Monthly Archives: January 2020

Coping With A Panic Attack

Anxiety may be described as a feeling of worry, unease, or apprehension. As with all human emotions, anxiety is to be expected and can be helpful. It is there to keep us alert and prepared. However, anxiety can be problematic when the feelings of worry are: a) Out of proportion to what is actually going on and, b) We feel unable to control our worry. A panic attack is the quick onset of intense fear and can include sweating, heart palpitations, dizziness, and shortness of breath.
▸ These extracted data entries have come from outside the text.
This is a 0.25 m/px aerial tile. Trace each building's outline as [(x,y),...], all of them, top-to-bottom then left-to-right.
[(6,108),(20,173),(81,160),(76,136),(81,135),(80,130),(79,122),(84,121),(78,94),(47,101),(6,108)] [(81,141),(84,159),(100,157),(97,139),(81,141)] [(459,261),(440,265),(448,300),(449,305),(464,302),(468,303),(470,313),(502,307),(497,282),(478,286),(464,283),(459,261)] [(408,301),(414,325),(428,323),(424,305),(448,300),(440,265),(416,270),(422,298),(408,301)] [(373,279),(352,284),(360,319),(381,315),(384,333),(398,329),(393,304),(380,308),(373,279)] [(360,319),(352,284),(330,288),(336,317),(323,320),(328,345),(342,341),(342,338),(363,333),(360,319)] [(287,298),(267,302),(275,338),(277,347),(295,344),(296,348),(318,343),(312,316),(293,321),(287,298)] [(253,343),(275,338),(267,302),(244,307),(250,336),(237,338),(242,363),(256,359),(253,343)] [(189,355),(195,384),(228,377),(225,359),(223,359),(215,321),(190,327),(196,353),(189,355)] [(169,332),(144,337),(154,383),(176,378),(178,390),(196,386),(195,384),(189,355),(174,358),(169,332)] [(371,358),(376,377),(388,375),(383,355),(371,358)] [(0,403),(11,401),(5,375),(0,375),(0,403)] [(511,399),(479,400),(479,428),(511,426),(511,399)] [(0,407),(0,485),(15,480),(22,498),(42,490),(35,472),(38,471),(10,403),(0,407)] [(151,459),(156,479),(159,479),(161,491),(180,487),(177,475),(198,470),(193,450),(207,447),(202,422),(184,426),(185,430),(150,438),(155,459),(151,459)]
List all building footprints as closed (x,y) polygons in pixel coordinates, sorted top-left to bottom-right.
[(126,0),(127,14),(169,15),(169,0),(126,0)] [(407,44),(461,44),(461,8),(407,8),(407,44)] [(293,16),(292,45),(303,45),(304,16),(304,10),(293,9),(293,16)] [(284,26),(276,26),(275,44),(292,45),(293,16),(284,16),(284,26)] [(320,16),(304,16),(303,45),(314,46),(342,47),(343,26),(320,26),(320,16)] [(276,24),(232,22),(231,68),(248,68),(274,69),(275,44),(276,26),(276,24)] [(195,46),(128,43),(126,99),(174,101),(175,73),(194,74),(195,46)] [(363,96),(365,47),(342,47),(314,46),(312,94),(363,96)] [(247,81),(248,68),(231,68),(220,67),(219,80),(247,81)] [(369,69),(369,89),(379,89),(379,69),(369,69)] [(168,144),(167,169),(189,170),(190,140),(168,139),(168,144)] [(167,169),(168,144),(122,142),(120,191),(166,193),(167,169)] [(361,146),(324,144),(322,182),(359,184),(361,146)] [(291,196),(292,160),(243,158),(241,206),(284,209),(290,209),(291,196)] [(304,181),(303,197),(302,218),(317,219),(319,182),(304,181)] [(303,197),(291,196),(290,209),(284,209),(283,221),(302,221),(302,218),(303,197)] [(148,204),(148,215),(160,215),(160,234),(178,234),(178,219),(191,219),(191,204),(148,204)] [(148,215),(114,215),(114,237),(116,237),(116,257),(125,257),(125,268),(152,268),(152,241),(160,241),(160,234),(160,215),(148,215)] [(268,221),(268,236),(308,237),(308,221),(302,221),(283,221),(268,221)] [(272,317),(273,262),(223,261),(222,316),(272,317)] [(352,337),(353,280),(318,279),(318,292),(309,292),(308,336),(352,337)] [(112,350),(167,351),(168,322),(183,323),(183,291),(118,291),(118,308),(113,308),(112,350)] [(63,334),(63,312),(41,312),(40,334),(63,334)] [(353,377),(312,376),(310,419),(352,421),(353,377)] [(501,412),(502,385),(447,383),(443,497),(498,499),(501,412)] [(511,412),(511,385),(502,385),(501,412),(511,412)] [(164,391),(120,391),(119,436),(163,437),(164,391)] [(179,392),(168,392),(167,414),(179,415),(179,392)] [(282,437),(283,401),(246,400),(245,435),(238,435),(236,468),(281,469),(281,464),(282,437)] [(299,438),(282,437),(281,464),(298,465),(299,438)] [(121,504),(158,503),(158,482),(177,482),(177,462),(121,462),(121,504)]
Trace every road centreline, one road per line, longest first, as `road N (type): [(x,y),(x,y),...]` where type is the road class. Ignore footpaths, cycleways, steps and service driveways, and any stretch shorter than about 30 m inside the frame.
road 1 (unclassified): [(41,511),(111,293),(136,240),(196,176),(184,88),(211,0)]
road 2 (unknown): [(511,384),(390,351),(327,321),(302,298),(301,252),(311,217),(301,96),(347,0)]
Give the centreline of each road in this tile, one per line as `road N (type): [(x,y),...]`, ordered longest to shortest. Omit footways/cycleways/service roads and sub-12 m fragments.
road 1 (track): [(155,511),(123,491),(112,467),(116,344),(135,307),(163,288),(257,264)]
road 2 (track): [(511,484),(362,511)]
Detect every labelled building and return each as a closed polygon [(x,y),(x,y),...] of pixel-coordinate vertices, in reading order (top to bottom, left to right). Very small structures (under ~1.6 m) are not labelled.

I would encourage anyone with concerns about anxiety and/or panic attacks to speak to a physician or a mental health professional. In the meantime, here are some strategies to help cope with anxiety and panic:

  1. Abdominal Breathing – A key feature of relaxed breathing is the stomach rising and falling. This is in contrast to anxious breathing, where the chest is rising and falling and people are gasping for air. Place your hand on your abdomen and breathe in through your nose and out through your mouth ten times. I encourage people to practice this several times a day.
  2. Grounding – A feature of panic is losing touch with reality. Thus, it is important to ‘ground’ yourself back into this time and place. Find a chair and place both feet firmly on the ground. Act as though you are trying to push through the floor. If possible, grab the arms of the air and hold on tightly. The purpose of this exercise is to focus on the feel of the chair and the floor, and remind yourself of the here and now.
  3. Five/Five/Five – Look around the room and notice five things that you See, Hear, and Feel (Touch). An example: “I see the clock, the pen, the wall, the window, and the coffee cup. I hear voices, cars passing by, the music, footsteps, and the clock ticking. I feel the ground beneath my feet, the chair at my hands, the shirt on my back, the watch on my wrist, and the phone on my lap.”

Practice these exercises a few times each day so that you will be familiar with them. You may choose to use all three or to select the one that works best for you. The good news is that anxiety is very manageable. With proper support and a good toolbox of techniques, worry is something that can be well-controlled.